At a particular stage of its history, Rome, the city that has become a symbol of Western Christianity, opened to the outside and to oriental cults fuelling a syncretism of currents and cultures. We are at the end of the first century A.D. and precisely a cult of Persian origin made its mark in Rome becoming an alternative movement to the official religion. The cult became so important that, according to sources, even Nero let himself be initiated to its rites.
Mithraism was actually introduced earlier on, in Hellenistic circles, during Pompey’s campaigns in the first century BC, but it was under the dynasty of the Severi that this somewhat fascinating and mysterious cult grew in followers. One of the reasons why it became so notorious is probably because Mithraism possesses the elements that make it similar to a spiritual current rather initiatory, and therefore, managed to hit the sensitivity of the Roman world at a delicate moment in its history.
This religion’s main places of worship were mostly hidden and underground. They are called Mithraea, buildings dedicated to a deity associated to a solar dimension, protector of justice, and linked to salvation and that in many respects, as we shall see, with resemblance to the figure of Christ.
Even though it never became an official state religion as occurred later on with Christianity, Mithraism enjoyed an excellent reputation among several emperors, as for example Diocletian, who identified it with the Sol Invictus, “the invincible Sun”. There are affinities between the Christian religion and that of the Mithra God. In fact both currents support a great faith in life after death and in resurrection, they both use the image of the Final Judgement, and celebrate the god’s birthday on the 25th of December, exactly as it is nowadays.
As you know, with Costantine’s edict in 313 AD and with Theodosius in the IV century, Christianity became the official religion of the empire, even though during Julian the Apostate there was a brief pagan period.
Of this cult remain particularly significant archaeological traces in some underground locations of Rome. The Barberini Mithreum, located in Via delle Quattro Fontane, is one of the most important and best-preserved mithraea. This Mithreum’s special feature is that of having preserved its murals, and therefore, the iconographic evidence linked to the cult of this solar deity, often represented in the act of killing a bull. The so-called “tauroctony” is a ritual sacrifice associated to Mithraism and with an astronomic significance, expression of god’s control over the sequencing of the equinoxes. This episode gives us a lot of information on the practices of the cult’s rituals, information that is unfortunately very exiguous from consistent written sources. Another Mithreum with depictions is the one of Santa Prisca, which can be found under the church of Santa Prisca on the Aventine. Once again these murals provide proof of various episodes regarding the history of the god and in a niche appears an original tauroctony consisting on the representation of the nude figures of Saturn and Mithra.

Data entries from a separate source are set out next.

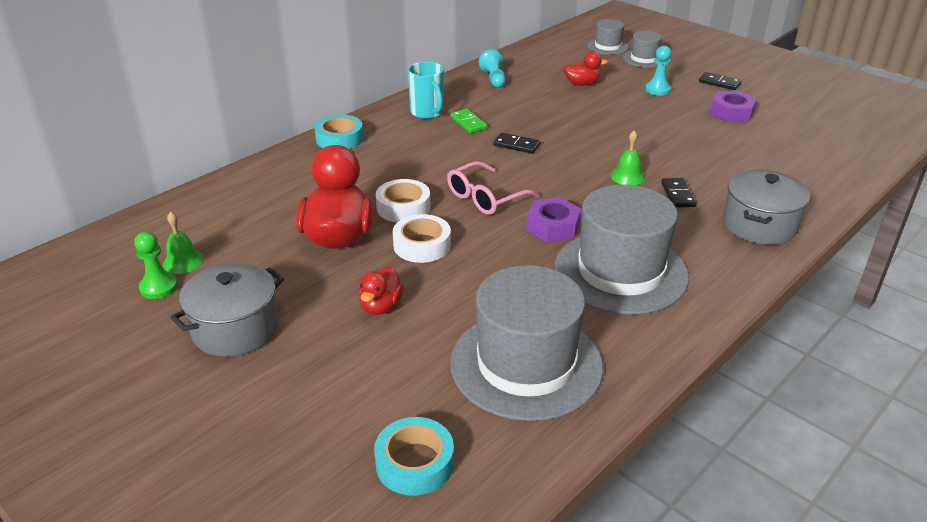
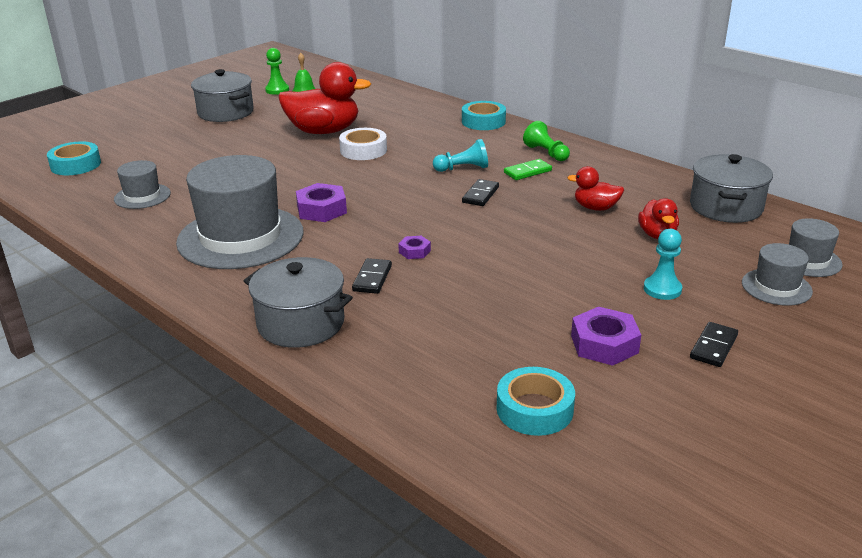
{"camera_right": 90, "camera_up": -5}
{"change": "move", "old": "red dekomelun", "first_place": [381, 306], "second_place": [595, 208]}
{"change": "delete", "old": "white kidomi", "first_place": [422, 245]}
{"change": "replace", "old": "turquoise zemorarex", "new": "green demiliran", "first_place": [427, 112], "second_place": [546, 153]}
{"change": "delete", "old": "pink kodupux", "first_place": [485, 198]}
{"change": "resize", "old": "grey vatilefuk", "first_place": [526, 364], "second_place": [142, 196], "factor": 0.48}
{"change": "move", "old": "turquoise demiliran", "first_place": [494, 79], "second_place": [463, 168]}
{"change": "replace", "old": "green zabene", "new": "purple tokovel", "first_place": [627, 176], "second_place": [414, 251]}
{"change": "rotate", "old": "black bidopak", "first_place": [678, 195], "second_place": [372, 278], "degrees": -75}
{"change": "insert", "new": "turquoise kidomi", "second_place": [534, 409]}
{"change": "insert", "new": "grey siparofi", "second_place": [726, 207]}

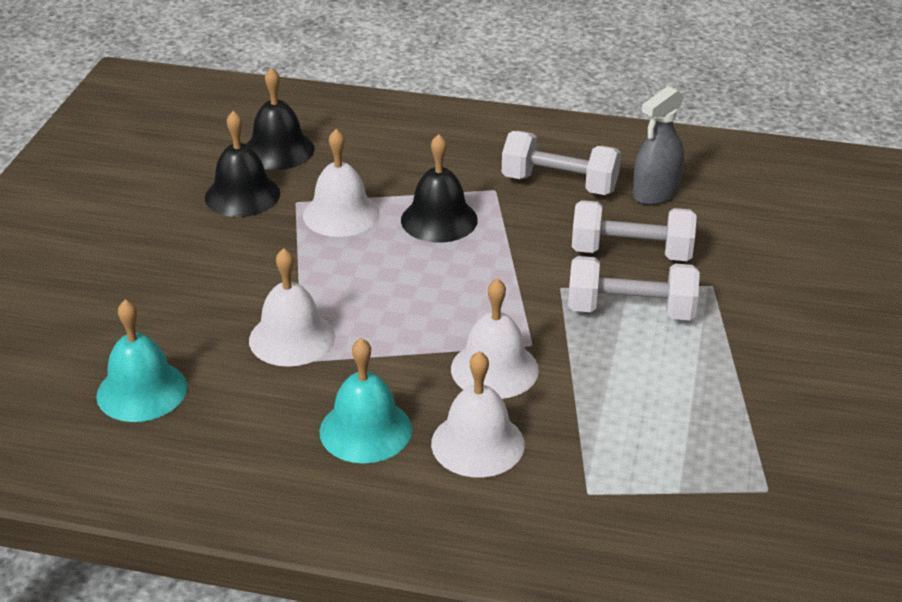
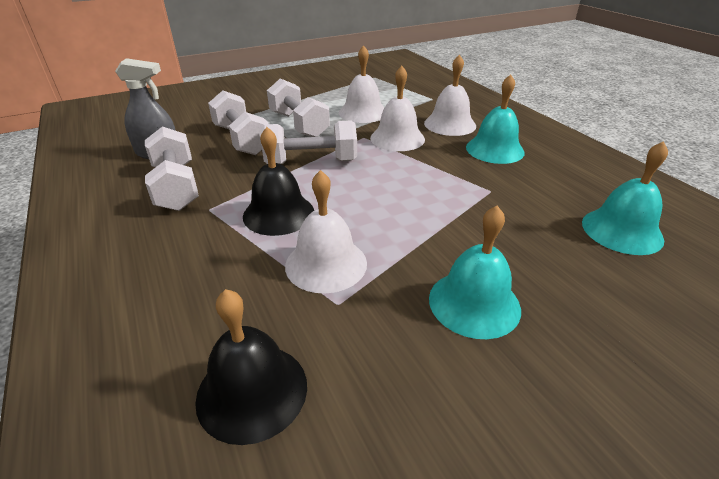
{"camera_right": -130, "camera_up": 0}
{"change": "delete", "old": "black zabene", "first_place": [242, 195]}
{"change": "move", "old": "white zabene", "first_place": [291, 338], "second_place": [363, 112]}
{"change": "insert", "new": "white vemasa", "second_place": [311, 162]}
{"change": "insert", "new": "turquoise zabene", "second_place": [474, 303]}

The Mithreum of the Circus Maximus can be found near the Circus Maximus, under a building in via dell’Ara Massima and was discovered in 1931. Here too was found a relief with the representation of a tauroctony and where the god is accompanied by doryphoros (spear-bearers) Cautes, Cautopates, from the Sun and the Moon. Part of the marble flooring is still visible right next to the inscriptions with the names of various freedmen of Roman society.
Another known Mithreum due to its size and position is the Mithreum of the Baths of Caracalla. It rises near the Baths of Caracalla next to the basilica of Santa Balbina. The opening has a central-plan with vaulted ceilings and still displays the remains of a pavement decorated with black and white bands. An ancient vestibule was probably intended to the sacrifice of bulls.
The Mithreum of San Clemente is located instead in the lower area of the basilica of San Clemente. During the third century a private house that once stood in this area was turned into a Mithreum undergoing some building transformations to house the cult. It was then created a vaulted ceiling decorated with stars that would evoke a night sky. In a niche had to be a statue of the god and the usual representation of Mithras slaying the bull.
All these underground locations were studied over time by many archaeologists and scholars. Among them an important contribution to the study of the cult was given by Filippo Coarelli, who presented a research on the mihtreae in its publication Archaeological Guide of Rome.